» Source data
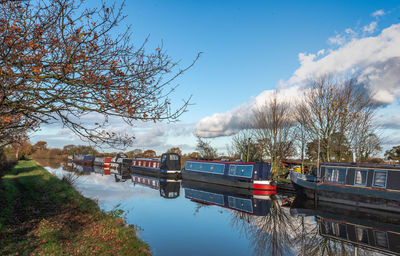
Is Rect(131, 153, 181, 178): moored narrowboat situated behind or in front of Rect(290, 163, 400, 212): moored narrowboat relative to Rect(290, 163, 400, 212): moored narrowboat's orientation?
in front

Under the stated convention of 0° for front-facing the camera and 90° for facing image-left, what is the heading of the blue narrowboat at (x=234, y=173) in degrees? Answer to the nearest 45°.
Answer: approximately 135°

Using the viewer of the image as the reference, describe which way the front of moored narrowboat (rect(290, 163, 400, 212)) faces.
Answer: facing away from the viewer and to the left of the viewer

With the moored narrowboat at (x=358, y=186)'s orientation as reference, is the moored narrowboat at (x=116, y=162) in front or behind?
in front

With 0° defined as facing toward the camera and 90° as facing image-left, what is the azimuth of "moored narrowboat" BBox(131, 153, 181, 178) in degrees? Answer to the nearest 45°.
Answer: approximately 135°
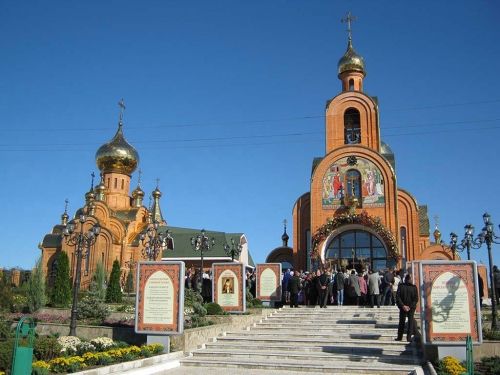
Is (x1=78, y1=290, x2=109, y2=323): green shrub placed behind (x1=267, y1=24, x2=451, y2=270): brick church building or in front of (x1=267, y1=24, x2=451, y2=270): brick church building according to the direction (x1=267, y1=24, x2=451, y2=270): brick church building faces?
in front

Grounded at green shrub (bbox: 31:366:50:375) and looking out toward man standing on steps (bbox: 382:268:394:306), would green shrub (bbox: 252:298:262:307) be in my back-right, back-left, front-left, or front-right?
front-left

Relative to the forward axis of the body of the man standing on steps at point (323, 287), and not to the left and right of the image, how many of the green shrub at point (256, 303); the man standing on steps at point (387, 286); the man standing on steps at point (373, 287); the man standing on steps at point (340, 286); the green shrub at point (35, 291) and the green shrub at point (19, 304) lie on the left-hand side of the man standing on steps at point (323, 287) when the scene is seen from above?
3

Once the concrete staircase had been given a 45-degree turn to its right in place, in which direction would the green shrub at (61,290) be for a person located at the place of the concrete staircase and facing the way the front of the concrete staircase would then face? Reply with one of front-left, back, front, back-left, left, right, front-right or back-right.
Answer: right

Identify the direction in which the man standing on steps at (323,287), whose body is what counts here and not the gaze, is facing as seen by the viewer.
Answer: away from the camera

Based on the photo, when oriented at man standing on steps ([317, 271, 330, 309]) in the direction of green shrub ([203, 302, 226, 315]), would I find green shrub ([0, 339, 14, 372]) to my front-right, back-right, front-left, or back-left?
front-left

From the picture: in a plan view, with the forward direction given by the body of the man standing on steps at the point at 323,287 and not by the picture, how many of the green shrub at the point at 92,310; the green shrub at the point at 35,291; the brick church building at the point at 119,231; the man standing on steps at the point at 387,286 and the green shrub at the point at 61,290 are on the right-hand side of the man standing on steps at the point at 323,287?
1

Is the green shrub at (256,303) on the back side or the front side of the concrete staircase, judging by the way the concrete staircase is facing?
on the back side

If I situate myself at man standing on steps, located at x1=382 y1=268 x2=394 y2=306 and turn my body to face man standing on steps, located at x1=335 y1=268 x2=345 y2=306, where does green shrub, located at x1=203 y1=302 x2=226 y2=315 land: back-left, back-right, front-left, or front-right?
front-left

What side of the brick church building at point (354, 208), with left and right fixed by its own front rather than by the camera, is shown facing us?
front

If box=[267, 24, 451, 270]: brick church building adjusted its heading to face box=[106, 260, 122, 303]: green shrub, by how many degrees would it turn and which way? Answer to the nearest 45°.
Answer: approximately 45° to its right

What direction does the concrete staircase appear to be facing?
toward the camera

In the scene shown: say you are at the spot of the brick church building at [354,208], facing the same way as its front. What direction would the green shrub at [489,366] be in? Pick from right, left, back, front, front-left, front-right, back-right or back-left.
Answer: front
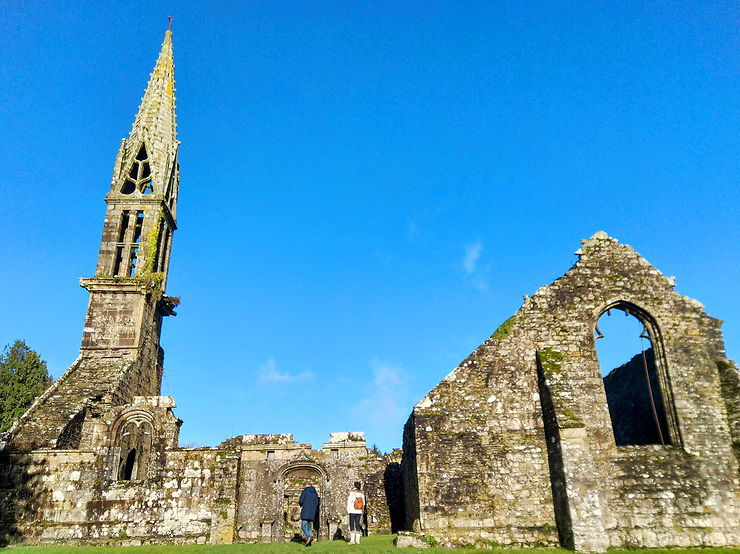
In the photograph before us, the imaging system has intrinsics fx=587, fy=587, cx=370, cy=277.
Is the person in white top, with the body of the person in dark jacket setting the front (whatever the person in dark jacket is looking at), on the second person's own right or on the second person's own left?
on the second person's own right

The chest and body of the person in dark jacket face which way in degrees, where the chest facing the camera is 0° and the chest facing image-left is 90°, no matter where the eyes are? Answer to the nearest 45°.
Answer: approximately 180°

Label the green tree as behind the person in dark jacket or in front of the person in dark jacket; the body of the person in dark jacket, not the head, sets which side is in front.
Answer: in front
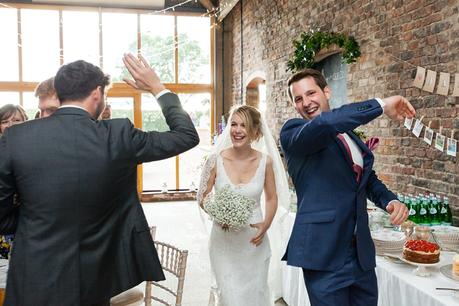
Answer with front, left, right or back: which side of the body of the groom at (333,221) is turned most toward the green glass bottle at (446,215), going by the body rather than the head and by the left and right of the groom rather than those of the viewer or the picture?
left

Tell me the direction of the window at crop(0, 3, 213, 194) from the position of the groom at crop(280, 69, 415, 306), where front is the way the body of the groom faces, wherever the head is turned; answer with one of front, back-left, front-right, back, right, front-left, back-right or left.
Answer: back

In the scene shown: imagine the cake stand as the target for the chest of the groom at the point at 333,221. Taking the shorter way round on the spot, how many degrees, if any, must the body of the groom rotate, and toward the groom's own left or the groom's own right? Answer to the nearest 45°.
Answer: approximately 90° to the groom's own left

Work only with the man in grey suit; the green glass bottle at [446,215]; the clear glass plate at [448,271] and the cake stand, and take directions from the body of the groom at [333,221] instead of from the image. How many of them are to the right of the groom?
1

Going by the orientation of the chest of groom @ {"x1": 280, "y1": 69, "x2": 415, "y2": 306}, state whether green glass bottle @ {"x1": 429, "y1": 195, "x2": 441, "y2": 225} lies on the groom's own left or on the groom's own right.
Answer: on the groom's own left

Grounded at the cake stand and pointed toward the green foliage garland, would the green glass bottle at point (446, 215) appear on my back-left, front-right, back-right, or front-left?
front-right

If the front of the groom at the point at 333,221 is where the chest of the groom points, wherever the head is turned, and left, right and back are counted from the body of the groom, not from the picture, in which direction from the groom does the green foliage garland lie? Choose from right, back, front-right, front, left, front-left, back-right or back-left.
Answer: back-left

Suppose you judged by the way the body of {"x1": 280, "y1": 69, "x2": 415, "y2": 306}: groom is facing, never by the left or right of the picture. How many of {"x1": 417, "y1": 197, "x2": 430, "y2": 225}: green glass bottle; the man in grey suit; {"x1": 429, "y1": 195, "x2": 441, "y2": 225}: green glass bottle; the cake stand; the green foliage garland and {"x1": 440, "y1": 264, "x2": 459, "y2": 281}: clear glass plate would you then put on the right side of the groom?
1

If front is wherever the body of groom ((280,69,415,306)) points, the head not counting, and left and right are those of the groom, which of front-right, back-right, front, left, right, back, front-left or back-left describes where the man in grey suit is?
right

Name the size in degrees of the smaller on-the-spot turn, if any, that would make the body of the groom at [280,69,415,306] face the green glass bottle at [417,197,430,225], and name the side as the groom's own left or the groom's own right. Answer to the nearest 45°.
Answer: approximately 90° to the groom's own left

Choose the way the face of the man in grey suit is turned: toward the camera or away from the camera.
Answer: away from the camera

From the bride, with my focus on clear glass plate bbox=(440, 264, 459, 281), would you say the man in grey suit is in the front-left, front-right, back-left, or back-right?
front-right

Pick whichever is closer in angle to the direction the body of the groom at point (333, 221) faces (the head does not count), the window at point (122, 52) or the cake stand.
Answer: the cake stand

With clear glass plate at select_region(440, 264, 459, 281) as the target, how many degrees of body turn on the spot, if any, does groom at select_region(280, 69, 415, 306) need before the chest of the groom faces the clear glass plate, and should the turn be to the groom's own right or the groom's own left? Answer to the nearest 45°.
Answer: approximately 90° to the groom's own left
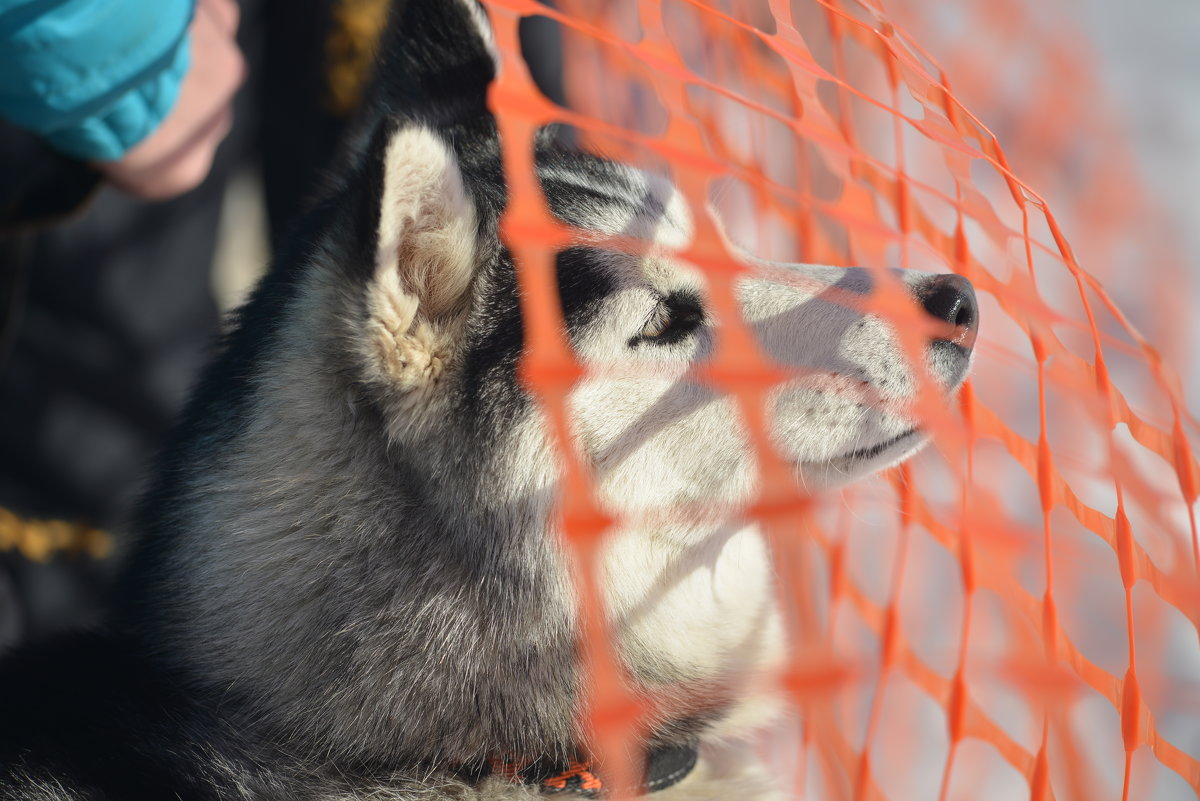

» Exercise details
Retype, word for word, the part of the items that runs from their start through the line containing "Answer: facing away", with both ends included. Leave the pictures out of your answer.

» Written solution
Is Rect(131, 153, 181, 178): moored narrowboat situated behind or in front of Rect(290, 163, 400, 212): moored narrowboat relative to Rect(290, 163, 400, 212): moored narrowboat's orientation?
in front

Under the stated convention of 0° for front-facing the camera and 90° for facing image-left, what is the heading of the blue narrowboat at (x=234, y=173) in degrees? Answer to the nearest 45°.
Answer: approximately 135°

Using the viewer of the image as the reference, describe which way the front of moored narrowboat (rect(290, 163, 400, 212)) faces.
Answer: facing away from the viewer and to the left of the viewer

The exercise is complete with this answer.